Mushrooms made another stellar appearance in a course of heavily marbled Kobe beef. Thin slices of this buttery delicacy were brought raw to the table, with enokitake mushrooms and asparagus tips, for each diner to cook to his or her taste on a tabletop griddle. This was Barb’s favorite part of the meal.
All of the other dishes were almost equally delightful, but special mention should be made of the dessert, a light custard with a slightly molasses-flavored cane syrup and fruit. Japanese cuisine does not emphasize desserts, and some of the things that they consider suitable for the end of the meal are not at all to the taste of the average sweet-toothed American. But for this American, it was the most delicious dessert I’ve had at any Japanese restaurant, ever. If you like flan or crème brûlée, you’ll love it.
The menu will vary from week to week depending on what’s in season and available fresh. There is a review on PHXFoodNerds.com that gives you a lushly illustrated look at some of the other delicacies you can expect at ShinBay. It’s truly artistic.
Before you make a reservation, it’s important to recognize what makes ShinBay unique. This is not an ordinary sushi bar, but a gourmet omakase restaurant. This means that you’ll be eating what the chef thinks is good that evening, with a limited but exceptionally fresh and delicious selection. Much of it is not even what a Japanese person would consider sushi. If your tastes in Japanese food run no further than pot-sticker dumplings and California rolls, this is not the place for you. If you don’t eat raw dishes, think twice about coming. (That said, my wife enjoyed her dinner very much, despite her strong preference for having her fish cooked rather than raw.) And whatever you do, don’t ask for soy sauce or wasabi to be brought to your table. Kurita-san has been known to throw diners out of his restaurant for questioning the seasoning he uses on his productions.

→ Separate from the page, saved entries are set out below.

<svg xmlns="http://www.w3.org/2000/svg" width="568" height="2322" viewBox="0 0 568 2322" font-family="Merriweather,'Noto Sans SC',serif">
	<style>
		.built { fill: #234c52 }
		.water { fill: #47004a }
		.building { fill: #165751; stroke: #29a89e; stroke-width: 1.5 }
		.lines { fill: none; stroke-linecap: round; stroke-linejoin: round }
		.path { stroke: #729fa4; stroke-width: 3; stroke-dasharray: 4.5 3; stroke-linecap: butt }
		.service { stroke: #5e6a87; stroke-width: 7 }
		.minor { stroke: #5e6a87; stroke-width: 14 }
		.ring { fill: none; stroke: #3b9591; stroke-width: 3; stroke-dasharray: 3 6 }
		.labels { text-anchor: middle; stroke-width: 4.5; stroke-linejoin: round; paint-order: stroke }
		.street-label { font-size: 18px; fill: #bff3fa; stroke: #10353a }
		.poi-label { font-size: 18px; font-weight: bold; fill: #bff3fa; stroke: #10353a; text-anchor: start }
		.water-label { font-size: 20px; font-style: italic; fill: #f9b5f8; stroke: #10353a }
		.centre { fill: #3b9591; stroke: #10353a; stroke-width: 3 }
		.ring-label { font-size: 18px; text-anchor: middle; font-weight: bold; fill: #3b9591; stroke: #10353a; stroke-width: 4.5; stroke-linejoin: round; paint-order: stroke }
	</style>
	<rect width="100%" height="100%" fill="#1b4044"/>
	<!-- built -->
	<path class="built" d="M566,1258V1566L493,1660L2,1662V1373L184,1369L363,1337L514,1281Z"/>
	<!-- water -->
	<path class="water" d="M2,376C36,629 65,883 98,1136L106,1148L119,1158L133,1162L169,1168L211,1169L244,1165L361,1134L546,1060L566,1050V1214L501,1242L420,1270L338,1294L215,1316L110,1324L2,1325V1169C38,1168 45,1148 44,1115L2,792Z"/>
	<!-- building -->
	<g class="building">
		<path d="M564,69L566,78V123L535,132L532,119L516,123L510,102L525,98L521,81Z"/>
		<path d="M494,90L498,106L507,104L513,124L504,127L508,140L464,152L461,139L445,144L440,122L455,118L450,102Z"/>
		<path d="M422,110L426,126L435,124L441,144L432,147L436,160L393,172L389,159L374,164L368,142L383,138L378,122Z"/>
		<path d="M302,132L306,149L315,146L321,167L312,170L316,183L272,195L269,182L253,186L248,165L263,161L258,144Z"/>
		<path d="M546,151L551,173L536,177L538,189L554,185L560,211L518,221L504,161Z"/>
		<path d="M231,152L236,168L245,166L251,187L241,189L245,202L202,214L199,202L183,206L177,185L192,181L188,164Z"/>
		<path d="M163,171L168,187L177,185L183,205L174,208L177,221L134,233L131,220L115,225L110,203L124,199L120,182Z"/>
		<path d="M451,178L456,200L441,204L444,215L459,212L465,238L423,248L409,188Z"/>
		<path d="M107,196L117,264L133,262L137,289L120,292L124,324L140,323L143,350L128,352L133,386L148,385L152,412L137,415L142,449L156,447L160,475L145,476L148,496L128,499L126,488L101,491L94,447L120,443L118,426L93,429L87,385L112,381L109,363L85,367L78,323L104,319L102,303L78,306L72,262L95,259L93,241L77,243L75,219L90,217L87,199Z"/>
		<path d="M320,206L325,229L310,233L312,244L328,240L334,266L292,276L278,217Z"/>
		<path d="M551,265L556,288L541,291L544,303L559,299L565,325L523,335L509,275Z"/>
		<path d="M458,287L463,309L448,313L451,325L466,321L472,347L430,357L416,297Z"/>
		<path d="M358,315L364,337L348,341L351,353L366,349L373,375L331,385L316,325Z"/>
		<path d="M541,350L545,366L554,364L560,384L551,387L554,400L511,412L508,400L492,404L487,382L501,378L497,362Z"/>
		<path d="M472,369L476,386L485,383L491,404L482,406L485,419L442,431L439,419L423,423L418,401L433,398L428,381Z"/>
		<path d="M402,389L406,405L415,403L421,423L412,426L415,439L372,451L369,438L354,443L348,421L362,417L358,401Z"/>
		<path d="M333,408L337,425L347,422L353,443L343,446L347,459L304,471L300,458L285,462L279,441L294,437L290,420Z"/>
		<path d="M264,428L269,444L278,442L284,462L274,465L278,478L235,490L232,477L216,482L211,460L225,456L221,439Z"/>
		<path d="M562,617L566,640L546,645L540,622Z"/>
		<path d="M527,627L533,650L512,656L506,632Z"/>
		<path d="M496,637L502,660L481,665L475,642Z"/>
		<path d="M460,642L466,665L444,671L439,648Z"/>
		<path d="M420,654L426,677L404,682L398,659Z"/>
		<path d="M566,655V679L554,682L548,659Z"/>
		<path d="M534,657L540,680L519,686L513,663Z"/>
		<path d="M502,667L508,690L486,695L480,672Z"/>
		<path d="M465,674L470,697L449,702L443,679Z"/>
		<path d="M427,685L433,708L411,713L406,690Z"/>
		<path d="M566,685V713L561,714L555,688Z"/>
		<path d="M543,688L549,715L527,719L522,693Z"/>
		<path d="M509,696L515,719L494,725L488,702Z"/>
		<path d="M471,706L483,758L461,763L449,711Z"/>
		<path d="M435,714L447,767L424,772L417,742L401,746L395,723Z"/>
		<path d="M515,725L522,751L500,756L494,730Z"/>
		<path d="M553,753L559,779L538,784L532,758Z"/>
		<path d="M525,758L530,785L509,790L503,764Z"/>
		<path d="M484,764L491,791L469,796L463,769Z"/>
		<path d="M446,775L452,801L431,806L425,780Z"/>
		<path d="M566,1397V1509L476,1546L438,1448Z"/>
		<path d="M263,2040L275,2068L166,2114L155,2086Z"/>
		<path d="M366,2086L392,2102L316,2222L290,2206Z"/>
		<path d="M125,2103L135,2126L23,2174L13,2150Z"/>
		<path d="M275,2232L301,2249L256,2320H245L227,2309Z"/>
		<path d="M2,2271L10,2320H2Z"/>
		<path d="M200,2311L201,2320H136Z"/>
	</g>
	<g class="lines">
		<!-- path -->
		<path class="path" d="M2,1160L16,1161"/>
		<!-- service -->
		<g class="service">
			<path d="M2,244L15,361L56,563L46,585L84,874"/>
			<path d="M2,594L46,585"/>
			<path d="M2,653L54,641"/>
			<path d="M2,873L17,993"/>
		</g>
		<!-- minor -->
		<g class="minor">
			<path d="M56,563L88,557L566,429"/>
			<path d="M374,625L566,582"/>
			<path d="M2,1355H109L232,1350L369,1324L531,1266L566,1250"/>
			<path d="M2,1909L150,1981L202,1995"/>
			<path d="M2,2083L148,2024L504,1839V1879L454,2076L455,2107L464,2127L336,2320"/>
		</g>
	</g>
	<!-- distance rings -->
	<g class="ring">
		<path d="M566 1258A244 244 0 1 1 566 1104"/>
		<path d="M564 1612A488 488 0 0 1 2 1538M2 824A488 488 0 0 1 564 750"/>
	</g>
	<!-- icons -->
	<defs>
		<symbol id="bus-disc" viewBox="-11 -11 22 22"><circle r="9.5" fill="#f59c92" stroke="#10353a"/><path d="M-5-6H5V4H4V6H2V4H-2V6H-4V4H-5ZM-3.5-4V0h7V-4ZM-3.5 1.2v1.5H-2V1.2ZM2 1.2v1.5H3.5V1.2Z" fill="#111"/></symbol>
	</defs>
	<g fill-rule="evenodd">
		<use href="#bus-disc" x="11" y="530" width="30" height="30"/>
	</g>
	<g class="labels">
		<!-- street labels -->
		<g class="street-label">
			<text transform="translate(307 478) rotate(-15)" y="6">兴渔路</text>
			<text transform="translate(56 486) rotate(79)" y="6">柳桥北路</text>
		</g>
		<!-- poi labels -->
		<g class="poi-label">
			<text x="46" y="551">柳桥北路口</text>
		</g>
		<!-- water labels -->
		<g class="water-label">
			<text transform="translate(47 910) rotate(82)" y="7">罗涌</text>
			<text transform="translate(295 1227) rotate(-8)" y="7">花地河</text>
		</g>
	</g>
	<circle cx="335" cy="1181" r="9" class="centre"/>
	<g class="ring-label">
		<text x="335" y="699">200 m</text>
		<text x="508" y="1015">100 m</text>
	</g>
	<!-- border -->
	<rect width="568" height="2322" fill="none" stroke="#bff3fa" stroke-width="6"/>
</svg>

ShinBay is also a very expensive place to eat, more costly than any other Japanese place I have eaten anywhere in the Valley– even Roku Akor. But it’s definitely worth it for an anniversary or other special occasion. Kurita’s ingredients are the freshest and highest quality available, and in many cases are seldom seen on this side of the Pacific. That unavoidably costs him plenty, and the menu prices reflect it. You can get a standard prix-fixe four or five course dinner for $55 to $75 even with a last-minute reservation. However, aficionados will want to book 24 hours in advance for the $100 or $125 tasting meal of up to nine courses at the chef’s table. You’ll also want to call ahead if you are vegetarian, allergic to seafood, or have other dietary requirements. The wine list is more modestly priced than the food, with a fine assortment of rare sake and a thoughtfully curated wine selection. Some seldom-imported Japanese beers can also be had, and would be highly suitable for this cuisine.
NOTE: With this post, we have added a Restaurant Reviews sub-category to our blog architecture, in hopes of calling out places we have eaten where mushroom dishes are afforded the respect we think they deserve. We’ll be concentrating on the Phoenix/Scottsdale area that is our home base, but restaurants we visit in the rest of the state and elsewhere will also get attention if they merit it. We’ve also changed the “Recipes” discussion forum to Recipes and Restaurants, and invite your own commentary on local places that are worth a visit by fungus fanatics. If you want to do a full restaurant review with illustrations, by all means do so, and we will post it here and credit you as the author.